(MATERIAL TO PROCESS Opens)

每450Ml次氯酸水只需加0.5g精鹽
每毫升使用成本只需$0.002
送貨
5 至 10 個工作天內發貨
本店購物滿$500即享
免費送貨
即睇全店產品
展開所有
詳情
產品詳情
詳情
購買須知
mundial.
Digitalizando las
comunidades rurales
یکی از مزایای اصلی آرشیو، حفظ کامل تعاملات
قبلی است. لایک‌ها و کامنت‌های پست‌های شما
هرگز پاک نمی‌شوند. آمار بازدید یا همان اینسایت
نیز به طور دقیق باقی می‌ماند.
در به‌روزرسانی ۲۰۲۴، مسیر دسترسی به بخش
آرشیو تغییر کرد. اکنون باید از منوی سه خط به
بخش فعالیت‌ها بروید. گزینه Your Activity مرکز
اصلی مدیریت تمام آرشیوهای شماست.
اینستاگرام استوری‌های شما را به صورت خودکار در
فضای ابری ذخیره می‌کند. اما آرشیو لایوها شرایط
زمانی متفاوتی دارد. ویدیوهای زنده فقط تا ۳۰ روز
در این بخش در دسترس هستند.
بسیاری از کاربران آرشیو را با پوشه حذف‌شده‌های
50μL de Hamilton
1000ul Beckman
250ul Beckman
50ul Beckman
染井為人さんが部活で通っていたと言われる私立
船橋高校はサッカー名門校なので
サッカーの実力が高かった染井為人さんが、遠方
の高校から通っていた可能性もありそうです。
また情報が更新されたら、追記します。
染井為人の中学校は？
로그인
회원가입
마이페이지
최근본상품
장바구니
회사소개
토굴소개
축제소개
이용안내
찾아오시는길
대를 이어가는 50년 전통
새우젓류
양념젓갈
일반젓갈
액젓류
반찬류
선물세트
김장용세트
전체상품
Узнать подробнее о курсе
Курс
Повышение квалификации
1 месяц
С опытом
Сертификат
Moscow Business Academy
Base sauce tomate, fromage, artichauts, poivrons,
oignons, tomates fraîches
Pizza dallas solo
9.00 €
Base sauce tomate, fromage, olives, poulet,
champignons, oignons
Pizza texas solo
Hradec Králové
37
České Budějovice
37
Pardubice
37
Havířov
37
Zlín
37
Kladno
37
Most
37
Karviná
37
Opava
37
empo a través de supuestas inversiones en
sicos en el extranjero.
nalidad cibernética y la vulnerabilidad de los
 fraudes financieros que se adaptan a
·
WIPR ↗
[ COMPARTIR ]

(MATERIAL TO PROCESS Closes)

→ ACTION ITEM:
All lines from the one that contains "Повышение квалификации" to the end of the records above are to be copied exactly; leave out the rest.

→ ANSWER:
Повышение квалификации
1 месяц
С опытом
Сертификат
Moscow Business Academy
Base sauce tomate, fromage, artichauts, poivrons,
oignons, tomates fraîches
Pizza dallas solo
9.00 €
Base sauce tomate, fromage, olives, poulet,
champignons, oignons
Pizza texas solo
Hradec Králové
37
České Budějovice
37
Pardubice
37
Havířov
37
Zlín
37
Kladno
37
Most
37
Karviná
37
Opava
37
empo a través de supuestas inversiones en
sicos en el extranjero.
nalidad cibernética y la vulnerabilidad de los
 fraudes financieros que se adaptan a
·
WIPR ↗
[ COMPARTIR ]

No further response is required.